Serving up big changes in the public sector

Public sector managers can expect faster and more far-reaching change if National gets a second term on November 26. This could be the biggest reshaping since the radical 1980s reforms.

One big driver is fiscal consolidation which requires the state to occupy a smaller share of the economy. Another is political instinct: three of the governing parties want a smaller state sector anyway.

But the public service is large and it votes (especially if made redundant). So when Bill English first pushed for deep change, he was in a cabinet minority. This year his colleagues have been coming onside.

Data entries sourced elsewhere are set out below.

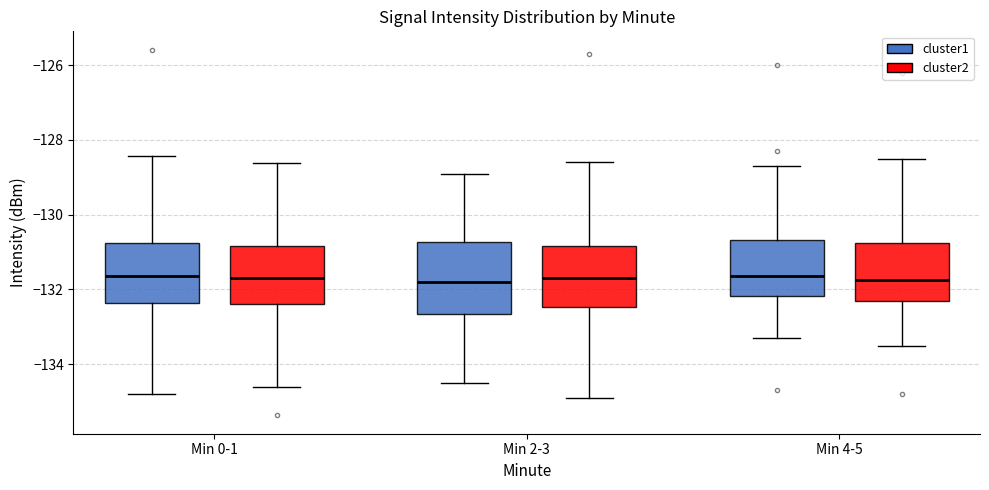

Reading left to right, read every box against the y-axis: the position of its median line, the range the box covers, and the ends of its whiskers. The values are not printed on the chart, so give them approximately, as read against the axis.

Min 0-1 (cluster1): median -131.6, box -132.4 to -130.8, whiskers -134.8 to -128.4
Min 0-1 (cluster2): median -131.6, box -132.4 to -130.8, whiskers -134.6 to -128.6
Min 2-3 (cluster1): median -131.8, box -132.6 to -130.8, whiskers -134.4 to -128.8
Min 2-3 (cluster2): median -131.6, box -132.4 to -130.8, whiskers -134.8 to -128.6
Min 4-5 (cluster1): median -131.6, box -132.2 to -130.6, whiskers -133.2 to -128.6
Min 4-5 (cluster2): median -131.8, box -132.2 to -130.8, whiskers -133.4 to -128.4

His timing might also be propitious. English notes that governments in our sorts of countries, against which we have traditionally benchmarked ourselves, are cutting back to manage debt burdens. And, while the rising Asian states, with which we will increasingly trade and so increasingly compare ourselves, will expand their state services, that is unlikely to be to European (or our) levels.

That’s the push. The pull will come from the under-50s and particularly the under-35s, who expect goods and services to be fast, easily accessed, tailored and customised. The state has to remake itself to serve a different public.

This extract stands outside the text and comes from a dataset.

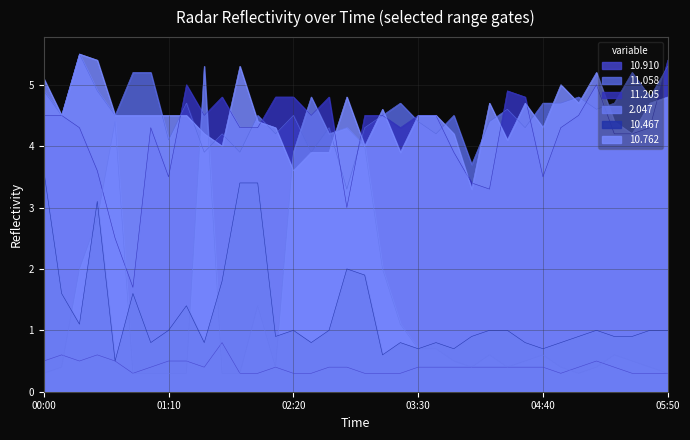

Which category has the highest value in the 10.910 series?

2003/06/16 01:40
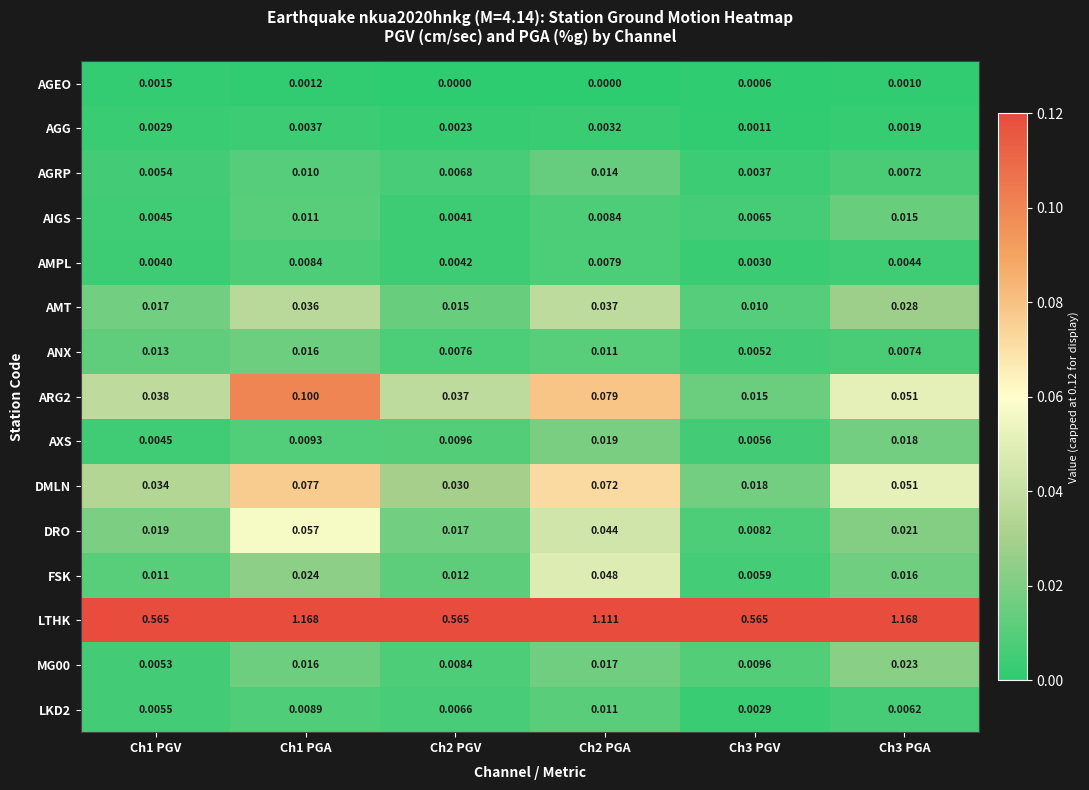

Is the value of AIGS at Ch1 PGV greater than the value of AGEO at Ch3 PGV?

Yes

English’s initial approach was electric prod and stick. The stick was a freeze on baselines, forcing reprioritisation and staff cuts. The prod was an invitation amounting to an instruction to chief executives — and his Treasury — to be imaginative about how to get “more with less”. As in policy, English has told officials to surprise him and shown he means it. He wants a “culture change, not a savings change”.

Some chief executives responded early and even enthusiastically. Over time most others have joined. That has helped change ministers’ minds.

Early this year a Treasury-serviced “better public services” advisory group of senior chief executives and three private sector experts (who, importantly, know the public sector is different) was set up to inject new ideas. Some close to the group think the result could be as transformative and world-leading as the 1980 reforms.

Its brief is framed as clearer priorities (the government doing only what it is best placed to do), high-quality services and reduced waste. One element is “best sourcing” of providers, determined by the government for specialist services (such as prisons) and by consumers for services provided directly to citizens (such as rest homes). That does not come down to price alone. It aims to incentivise performance and innovation with varying methods of “payment”.

There is once again a quest to gear services to “outcomes”, not just tick off the “purchase” of “outputs”. Reformers have found for 20 years that is easier said than done. One idea: develop high-level or big group outputs.

That requires changes to contracting, which might be standardised, though tailored where necessary, with standardised auditing to reduce outside providers’ often high compliance costs. They might be opt-in or opt-out, with guidelines as to where they are useful and where not. They could be applied internally within agencies.

Another is to bring functions together in inventive ways: some amalgamations but also clustering of agencies or activities rather than physically joining up, with more flexible financial rules allowing collective accountability. This might be paralleled by super-ministers: watch if economic development and primary resources stay with a single minister (David Carter? Steven Joyce?), with science under the wing.

Four-year agency budget plans (in place of annual plus projections) kick in next year.

And there is a quest for efficiency: digitisation (leading to a more open, engaged public service), shared back-office services and joint purchasing. Add privatisation of some commercial activities. Stir in Sir Peter Gluckman’s push for more use of scientific evidence in social policy. Add the application of actuarial assessment of future costs of inaction to calculate the return on early investment. And more stringent lawmaking rules. It’s big and ambitious, perhaps National’s biggest second-term project.